The case in question involved a self-represented father appealing a directive from the Tier 1 Family Court, which ordered him to undergo a psychological assessment. This directive was issued without a formal Part 25 application and failed to consider the required criteria, a move later deemed ‘unlawful’ by the Court of Appeal in Re C (A Child) (Procedural Requirements of a Part 25 Application) (2015) EWCA Civ 539.
Though it might not be the most exhilarating of subjects, the management of such cases is a frequent puzzle that family law practitioners, whether in private or public sectors, must solve.
The Law and Its Authorities
Where do we begin our understanding of Part 25 applications? Primarily, the courts require the finest evidence to proceed, especially in care proceedings. This principle was highlighted in Re B (A Child) Care Proceedings: Threshold Criteria (2013) UKSC 33, where the Supreme Court laid out the rigorous demands needed in these cases. From ensuring the exploration of alternative solutions to confirming no other practical support is available before making an adoption order, the emphasis is on thoroughness and necessity.

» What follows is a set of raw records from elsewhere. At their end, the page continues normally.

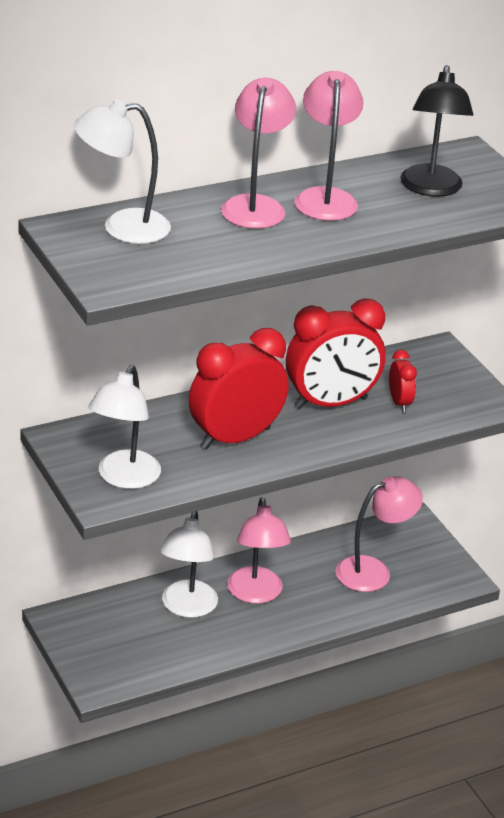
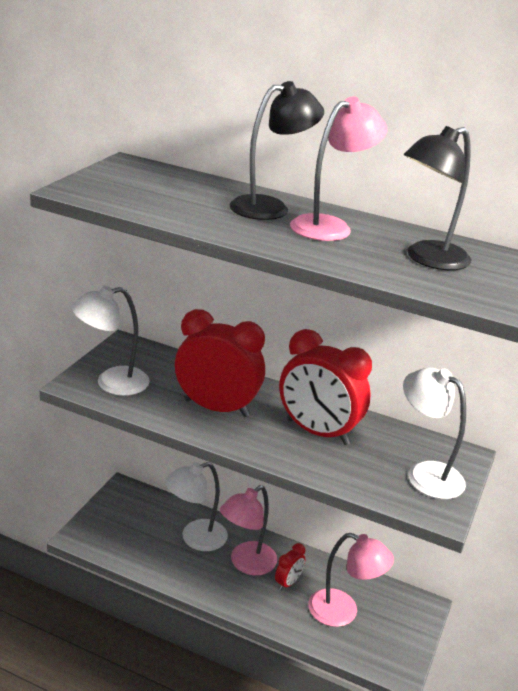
camera: 50 degrees right, 5 degrees down
(122, 227) = (160, 177): white lamp -> white lamp (425, 474)
(255, 205) = (270, 207): pink lamp -> black lamp
(399, 403) = (367, 463): red clock -> red clock (288, 583)

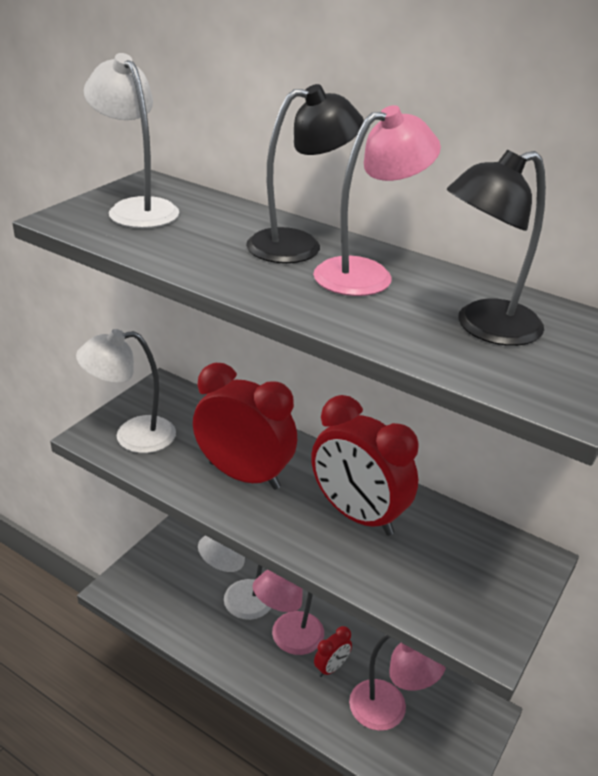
camera: 10 degrees right, 5 degrees up
(425, 474) = (481, 583): white lamp -> white lamp (137, 208)

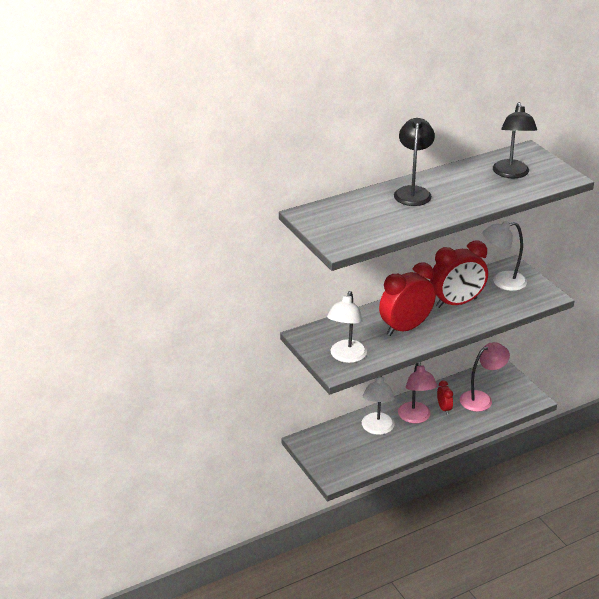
camera: 60 degrees left, 0 degrees up
(137, 208) = (340, 224): white lamp -> white lamp (502, 282)
(367, 274) = (452, 184): pink lamp -> none

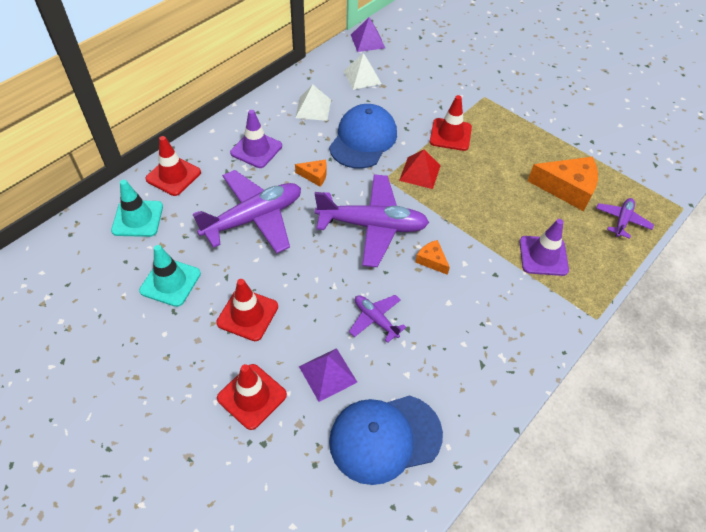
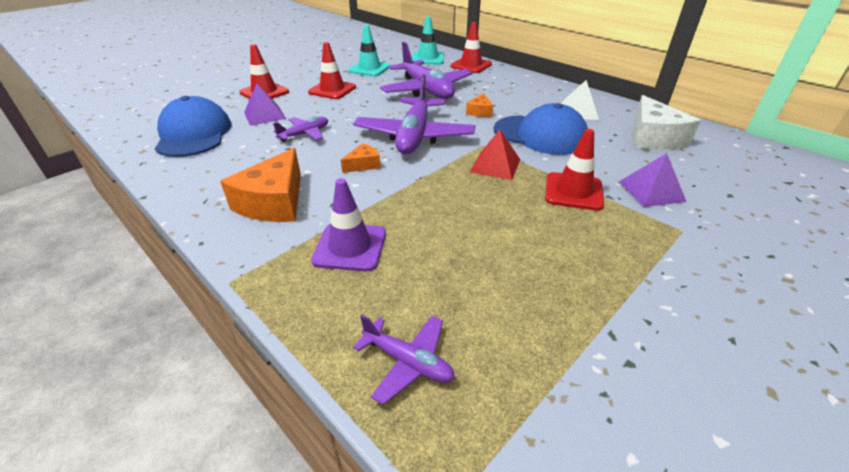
camera: 95 degrees right, 15 degrees down
(256, 149) = (508, 89): purple traffic cone -> none
(362, 77) = (652, 137): white pyramid -> white cheese
(367, 41) = (732, 142): purple pyramid -> purple pyramid (651, 191)
(567, 188) = (484, 296): orange cheese -> orange cheese (274, 202)

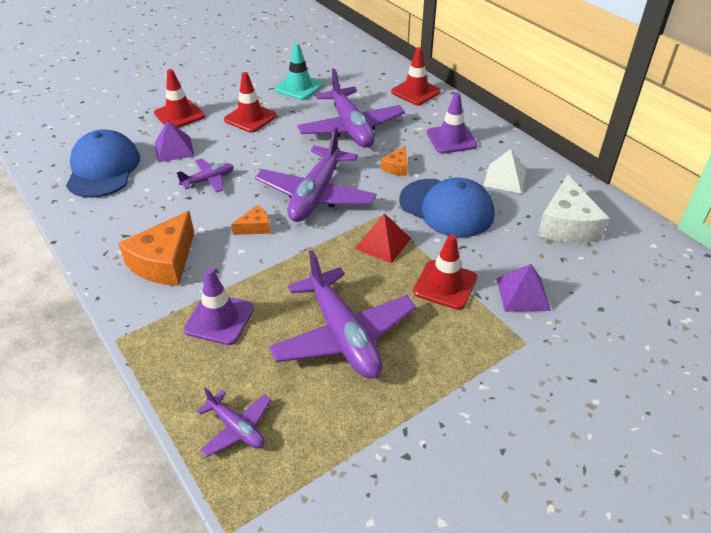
camera: 10 degrees right, 5 degrees up
(428, 58) = (370, 75): turquoise traffic cone -> none
(493, 246) = (343, 335): none -> purple plane
(517, 91) = (451, 139): none -> purple traffic cone

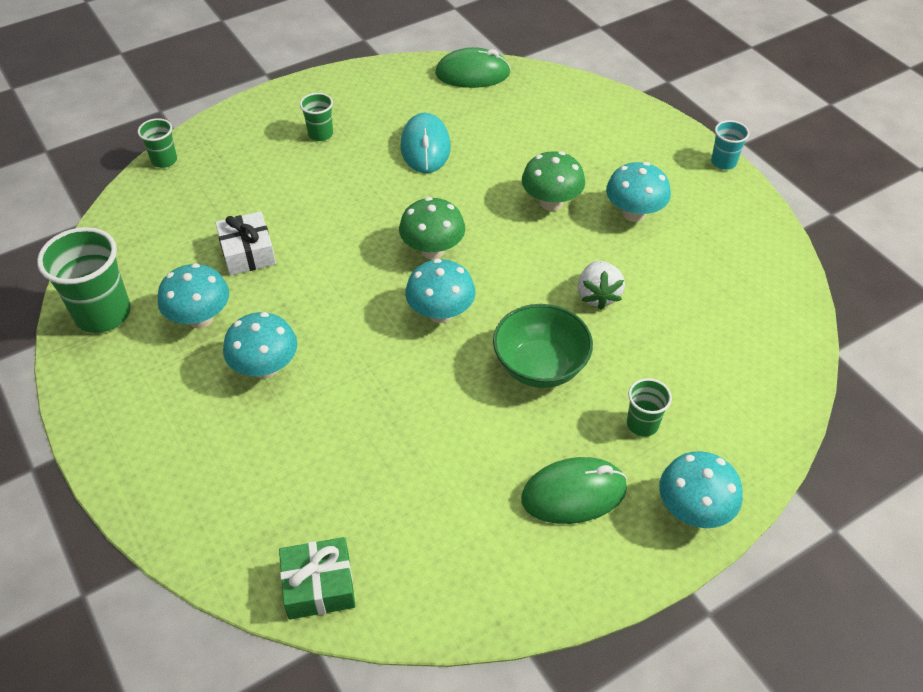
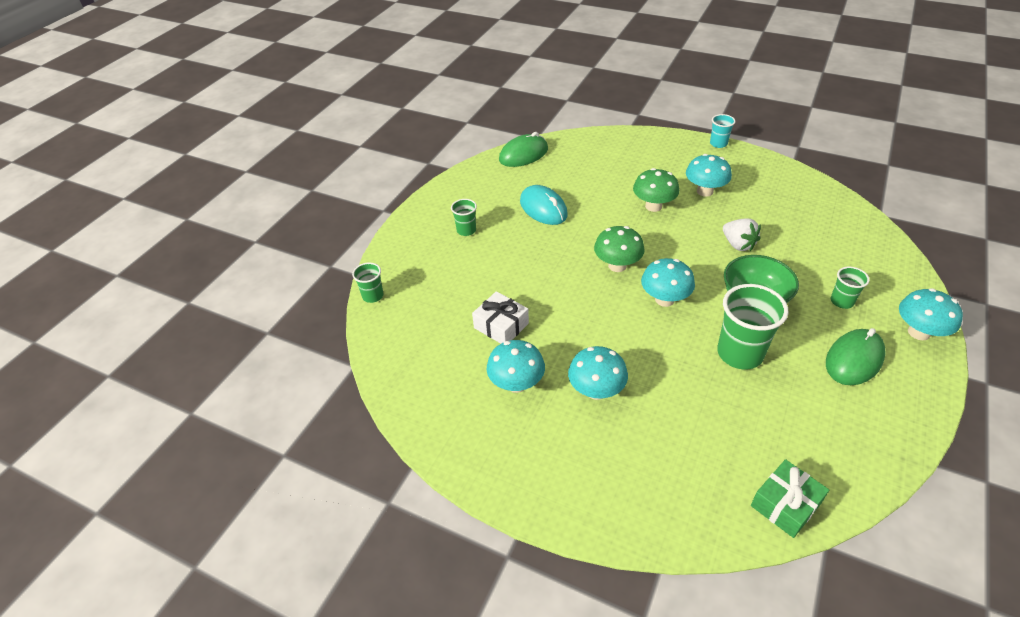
camera: 30 degrees left, 5 degrees down
(103, 314) = (442, 419): green cup -> green cup (740, 353)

Additionally, the need for reliable expert evidence is crucial for the courts to scrutinise care plans and consider all available options, a point further elaborated in Re B-S (Children) (2013) EWCA Civ 1146. Here, the Court of Appeal stressed the importance of evidence-based expert opinion focused on the specifics of each case.
Family Procedure Rules
Under Rule 25 of the FPR (2010) 25.4(3), court permission for expert evidence is contingent upon its necessity to resolve proceedings justly. This amendment, included in the Children and Families Act 2014, emphasizes various factors: the impact on children’s welfare, available expert evidence, cost, and effect on case timelines, among others.

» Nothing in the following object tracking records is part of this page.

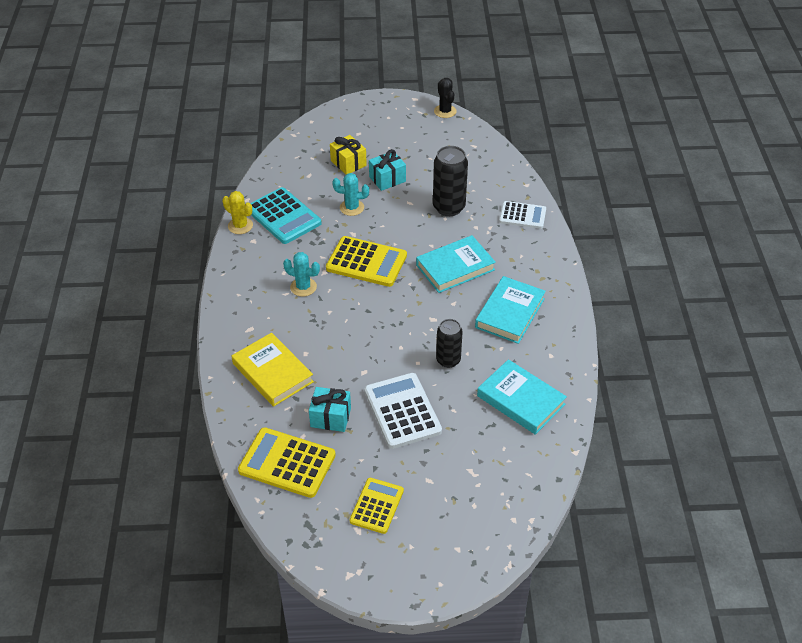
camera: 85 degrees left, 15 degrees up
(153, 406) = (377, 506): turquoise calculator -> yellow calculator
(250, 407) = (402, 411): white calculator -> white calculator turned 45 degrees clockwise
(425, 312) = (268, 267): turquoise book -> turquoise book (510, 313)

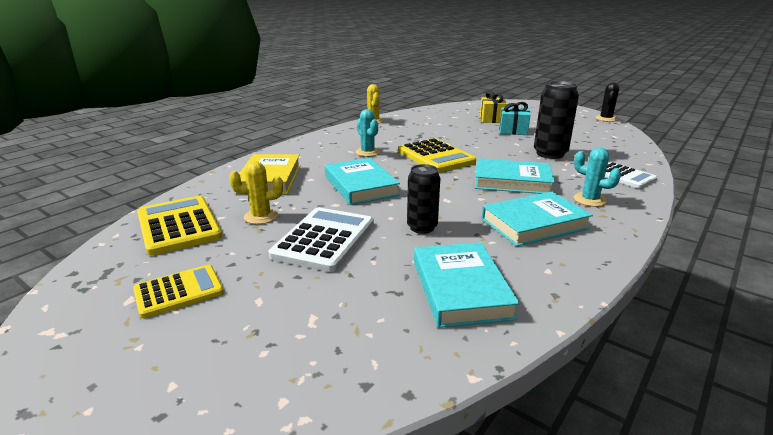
camera: 40 degrees right, 20 degrees down
(283, 216) = (408, 125): turquoise calculator -> none
(330, 417) = (261, 216): turquoise gift -> yellow cactus
(352, 208) = (464, 134): turquoise cactus -> turquoise cactus (589, 200)
(355, 338) = (361, 185): none -> turquoise book

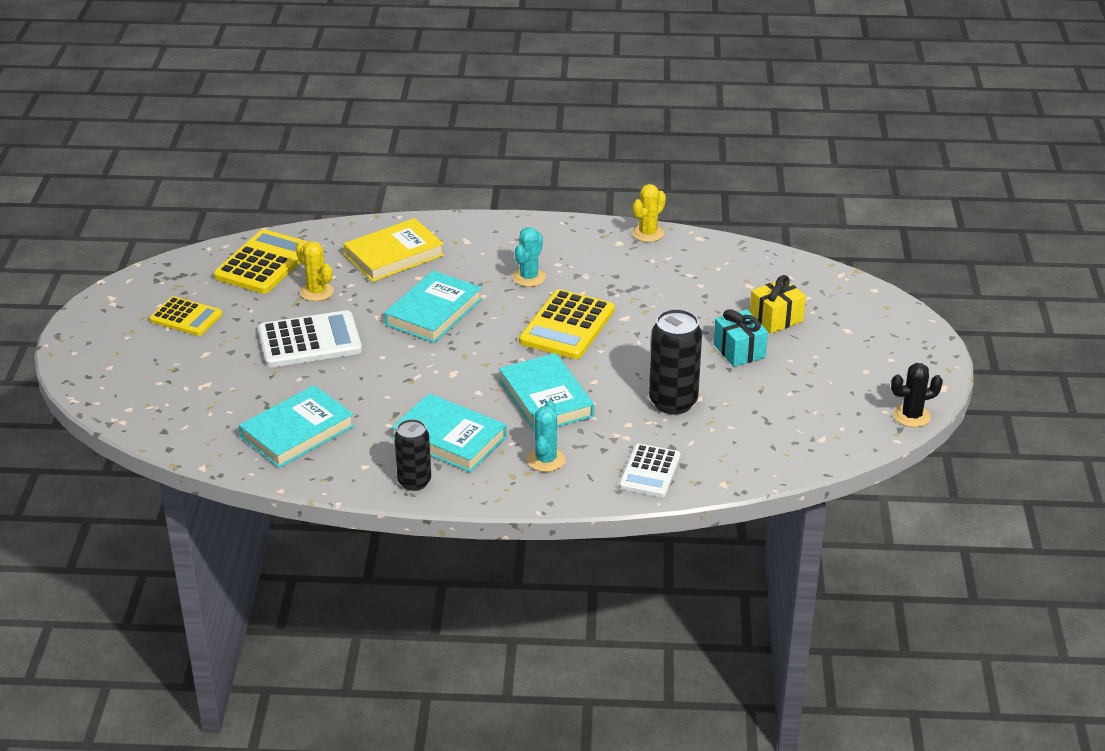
camera: 55 degrees right, 10 degrees up
(422, 227) = (379, 380): black can -> black can (414, 482)

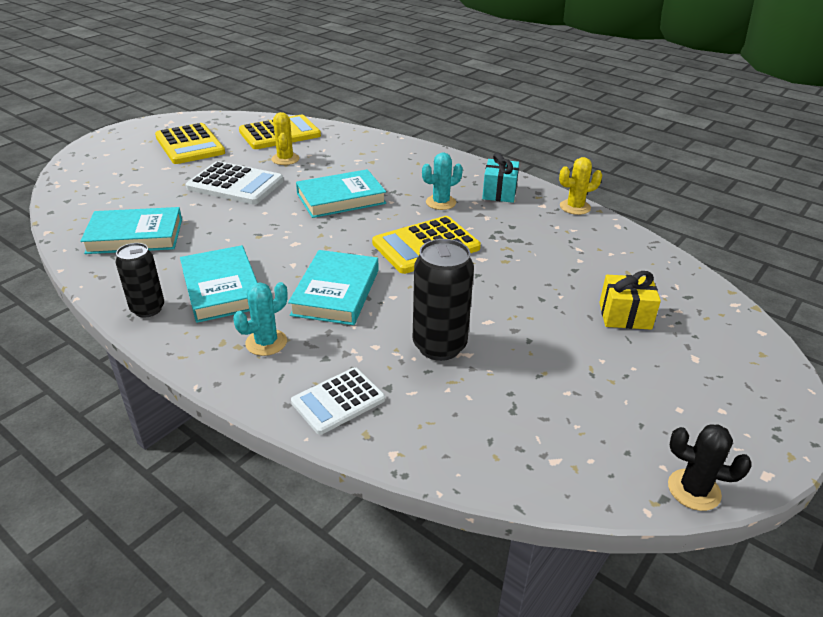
camera: 35 degrees right, 0 degrees up
(186, 317) = (189, 145): yellow calculator -> yellow calculator, size x1.54
(394, 255) = (365, 156): yellow book -> none
(739, 351) = (556, 328): turquoise gift -> turquoise gift (499, 192)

Yet, what’s often overlooked is the overriding objective of the FPR, a crucial component in achieving fairness and equality in these applications. This objective encompasses the expeditious and fair handling of cases, ensuring proportionality, equal footing for all parties, cost-saving, and appropriate resource allocation.
Case Law Perspectives
Re TG (Care Proceedings: Case Management: Expert evidence) (2013) EWCA Civ 5 highlighted the judge’s role in considering all case circumstances when admitting expert evidence. The nature of the expert’s discipline, the case context, and the stakes involved are all critical factors. Furthermore, in Re B (A Child) (2013) UKSC 33, the Supreme Court emphasised the necessity of the highest level of evidence in care cases, aligning with Articles 6 and 8 of the ECHR.
Emphasising the ECHR
Articles 6 and 8 of the ECHR, protecting the rights to a fair hearing and to family life, are pivotal in family law cases. As highlighted in Re Z (A Child: Independent Social Work Assessment) (2014) EWHC 729 and Re S (Children) (2014) EWCA Civ 135, these articles ensure the fairness and robustness of parental assessments, a critical piece of the evidential puzzle.
In summary, Part 25 applications in children and family law are intricate, demanding a meticulous approach that balances the need for expert evidence with the principles of justice and the best interest of the child. As legal practitioners, our understanding and application of these rules play a vital role in navigating the complexities of family law.